Microarray data requires extensive preprocessing. Background correction removes signal from non-specific hybridization. Normalization adjusts for technical variation between arrays. Quantile normalization makes the distribution of probe intensities identical across arrays, assuming most genes are not differentially expressed. Robust multi-array average combines background correction, normalization, and summarization of multiple probes per gene.

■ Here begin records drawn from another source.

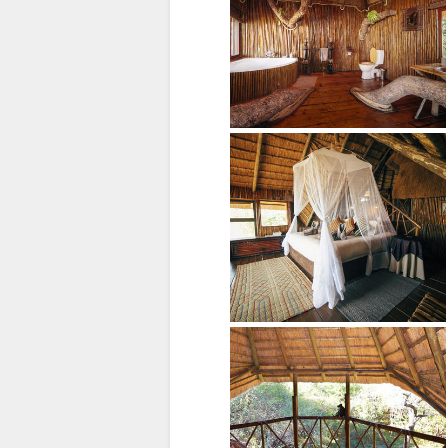
TAAL
ENGELS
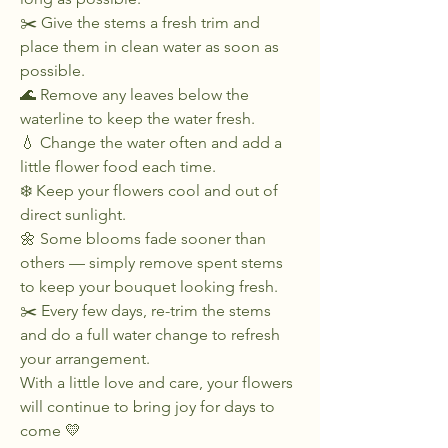
✂️ Give the stems a fresh trim and
place them in clean water as soon as
possible.
🌊 Remove any leaves below the
waterline to keep the water fresh.
💧 Change the water often and add a
little flower food each time.
❄️ Keep your flowers cool and out of
direct sunlight.
🌼 Some blooms fade sooner than
others — simply remove spent stems
to keep your bouquet looking fresh.
✂️ Every few days, re-trim the stems
and do a full water change to refresh
your arrangement.
With a little love and care, your flowers
will continue to bring joy for days to
come 💛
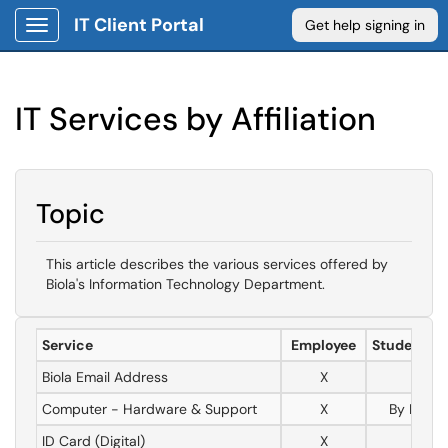
IT Client Portal
Get help signing in
Show Applications Menu
IT Services by Affiliation
Topic
This article describes the various services offered by
Biola's Information Technology Department.
Service
Employee
Student W
Biola Email Address
X
X
Computer - Hardware & Support
X
By Reque
ID Card (Digital)
X
X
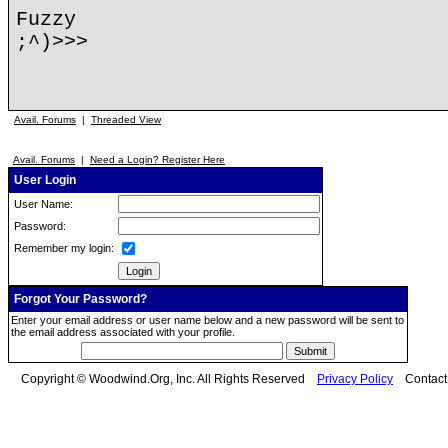
Fuzzy
;^)>>>
Avail. Forums
|
Threaded View
Avail. Forums
|
Need a Login? Register Here
User Login
User Name:
Password:
Remember my login:
Forgot Your Password?
Enter your email address or user name below and a new password will be sent to
the email address associated with your profile.
Copyright © Woodwind.Org, Inc. All Rights Reserved
Privacy Policy
Contac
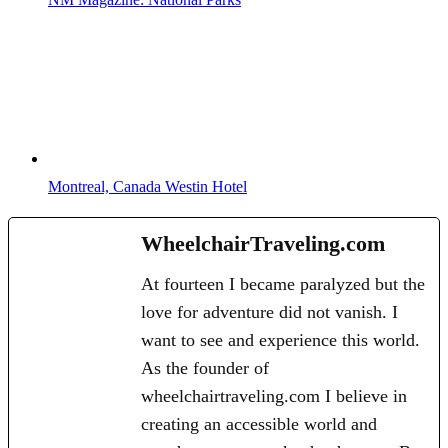
Montreal, Canada Westin Hotel
WheelchairTraveling.com
At fourteen I became paralyzed but the
love for adventure did not vanish. I
want to see and experience this world.
As the founder of
wheelchairtraveling.com I believe in
creating an accessible world and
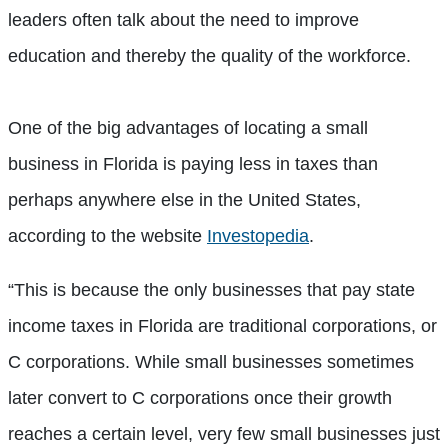
leaders often talk about the need to improve
education and thereby the quality of the workforce.
One of the big advantages of locating a small
business in Florida is paying less in taxes than
perhaps anywhere else in the United States,
according to the website
Investopedia
.
“This is because the only businesses that pay state
income taxes in Florida are traditional corporations, or
C corporations. While small businesses sometimes
later convert to C corporations once their growth
reaches a certain level, very few small businesses just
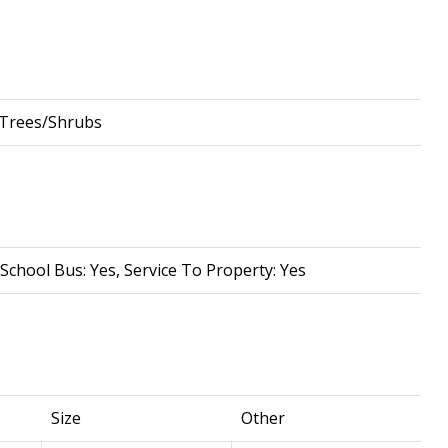
 Trees/Shrubs
School Bus: Yes, Service To Property: Yes
Size
Other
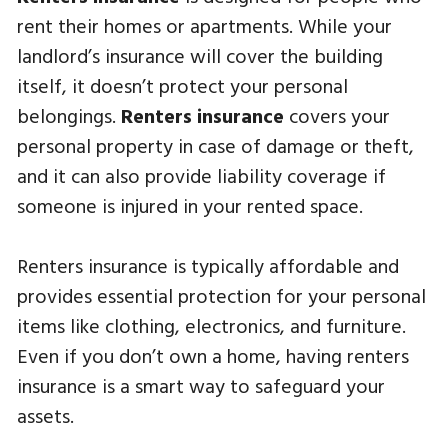
rent their homes or apartments. While your
landlord’s insurance will cover the building
itself, it doesn’t protect your personal
belongings.
Renters insurance
covers your
personal property in case of damage or theft,
and it can also provide liability coverage if
someone is injured in your rented space.
Renters insurance is typically affordable and
provides essential protection for your personal
items like clothing, electronics, and furniture.
Even if you don’t own a home, having renters
insurance is a smart way to safeguard your
assets.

Differential Expression Analysis

After normalization, statistical tests identify genes with significant expression changes between conditions. The moderated t-test, implemented in the limma package, borrows information across genes to stabilize variance estimates. Multiple testing correction using the Benjamini-Hochberg method controls the false discovery rate. Results are typically reported as fold changes with adjusted p-values. Genes with fold changes above a threshold and adjusted p-values below 0.05 are considered differentially expressed.

Clustering and Classification

Unsupervised clustering groups genes or samples based on expression similarity without prior knowledge. Hierarchical clustering produces dendrograms where genes with similar expression profiles are grouped together. K-means clustering partitions genes into a specified number of clusters. These approaches can reveal co-regulated gene groups and novel sample subtypes.

Supervised classification uses known sample labels to build predictors that can classify unknown samples. Support vector machines, random forests, and nearest-neighbor classifiers are applied. Gene expression signatures can classify cancer subtypes, predict prognosis, and guide treatment selection. The PAM50 signature classifies breast cancer into molecular subtypes with different prognoses.

Applications

Microarrays have been applied to virtually every area of biology. Cancer research uses microarrays to classify tumors, identify prognostic signatures, and discover drug targets. The MammaPrint and Oncotype DX breast cancer assays use gene expression signatures to predict recurrence risk. Developmental biology studies transcriptional programs driving differentiation. Toxicology uses microarrays for toxicogenomic profiling. Microarrays also detect copy number variations when used for comparative genomic hybridization.

Limitations and the Transition to RNA-Seq

Microarrays have limitations including reliance on pre-defined probe sequences, limited dynamic range, and inability to detect novel transcripts or splice variants. RNA sequencing, a key application of next-generation sequencing, has largely replaced microarrays for gene expression analysis. RNA-seq provides digital count data with higher sensitivity and dynamic range, detects novel transcripts and isoforms, and requires no pre-defined probes. However, microarrays remain useful for well-characterized organisms and clinical applications where standardized platforms are advantageous.